Top advisers to President Obama and Mitt Romney fanned out on Sunday morning talk shows to deliver the same message: The Republican's choice of Rep. Paul Ryan as his running mate means this is a presidential election about substance and, specifically, about the size and scope of the federal government.
"The message is this is a big election. It's about big issues.
It's about big ideas," said Romney adviser Ed Gillespie on CNN's State of the Union. "We're not going to be distracted by the little things."
David Axelrod, senior adviser to the Obama campaign, said Romney's decision to tap Ryan -- author of a sweeping budget plan to overhaul Medicare -- as his pick for vice president is a "clarifying choice" for the American people.
Axelrod said on ABC's This Week that Obama was surprised Romney picked Ryan, a Wisconsin congressman in his ninth term.

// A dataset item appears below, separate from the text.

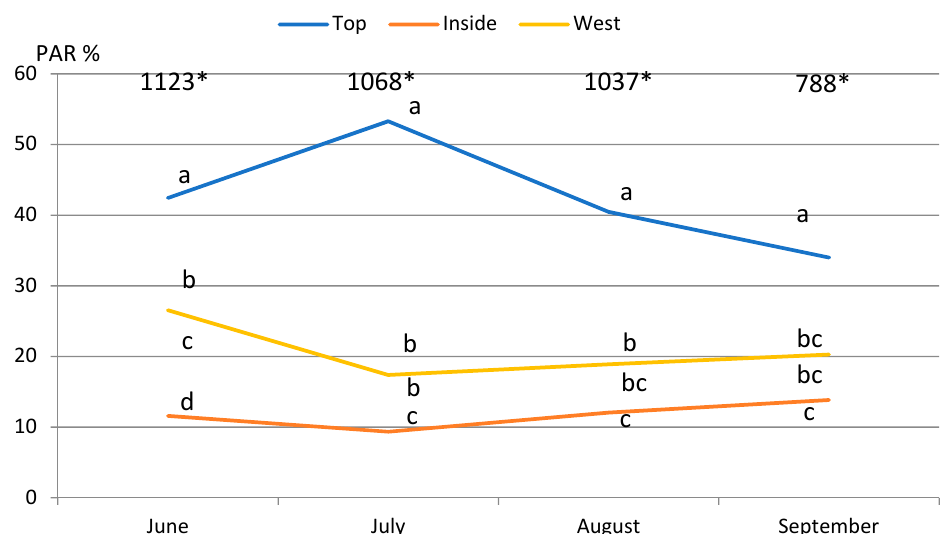
Figure 1. Available photosynthetically active radiation in different positions of the canopy, % from full light, average 2018–2020. The different letters at the same date indicate significant differences between canopy positions (Tukey’s (HSD) multiple range test at the confidence level p = 0.05), * average of open sky value, µ mol m − 2 s − 1.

On CNN, Axelrod said Obama views Ryan as "genial" and a "bright guy," but then went on to describe Ryan as a "right-wing ideologue."

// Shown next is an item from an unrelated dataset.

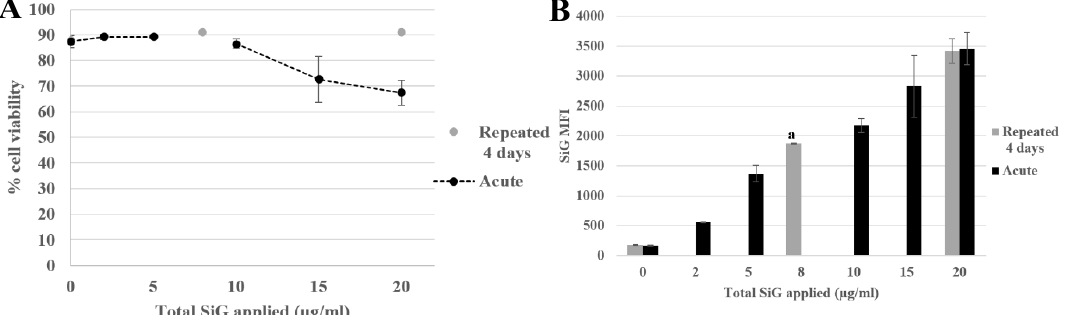
Figure 2. 4-day exposure repeated exposure of RAW264.7 cells to SiO 2 NP compared with acute exposure, by flow cytometer. ( A ) Viability assay of SiG exposed cells measured with propidium iodide. ( B ) Green silica (SiG) internalization. (a: repeated 2 µ g/mL versus acute 5 and 10 µ g/mL, p -value < 0.05).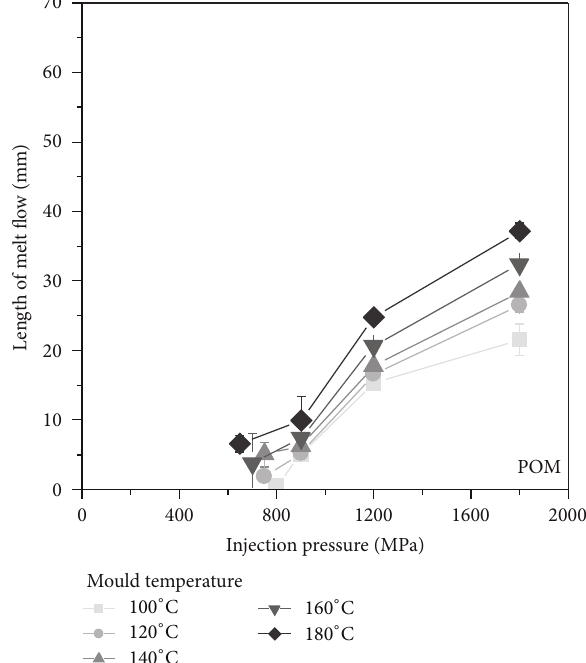
Figure 4: Flow length as function of injection pressure and mould temperature for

"It is a pick that is meant to thrill the most strident voices in the Republican Party, but it's one that should trouble everyone else," Axelrod said on ABC about Ryan. "He's the guy who's the architect of a plan to end Medicare as we know it and turn it into a voucher program and ship thousands of dollars of costs onto senior citizens."
Ryan's Medicare plan would allow those 55 and younger to opt out of the government-run health insurance program and purchase private insurance with a federal subsidy. His proposal would not change the way Medicare would work for seniors currently enrolled in the program.

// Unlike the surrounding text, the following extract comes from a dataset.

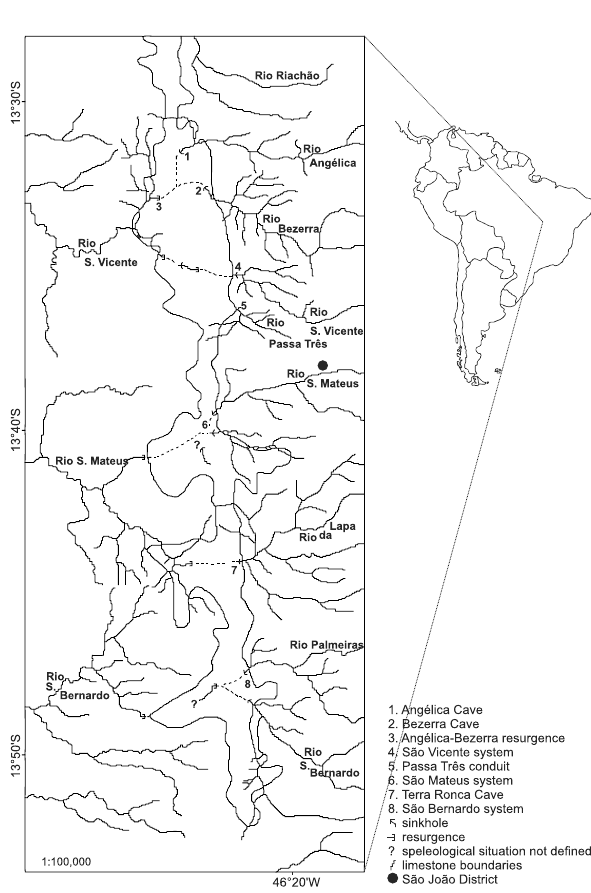
Figure 20. Map of distribution of Paecilama batman sp. nov. in the state of Goiás,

Part of the GOP argument to voters is that Romney and Ryan offer solutions, while Obama does not. Gillespie noted Romney has said he would have signed the Ryan budget if it had crossed his desk.
Pressed on CNN about Obama's plan for Medicare, Axelrod said Obama has already taken steps through his budgets to "lengthen the life of Medicare by eight years" in part by cracking down on waste, fraud and abuse.
Axelrod noted that the Obama administration has stepped up prosecutions of Medicare fraud, resulting in "billions of dollars" recovered for the government.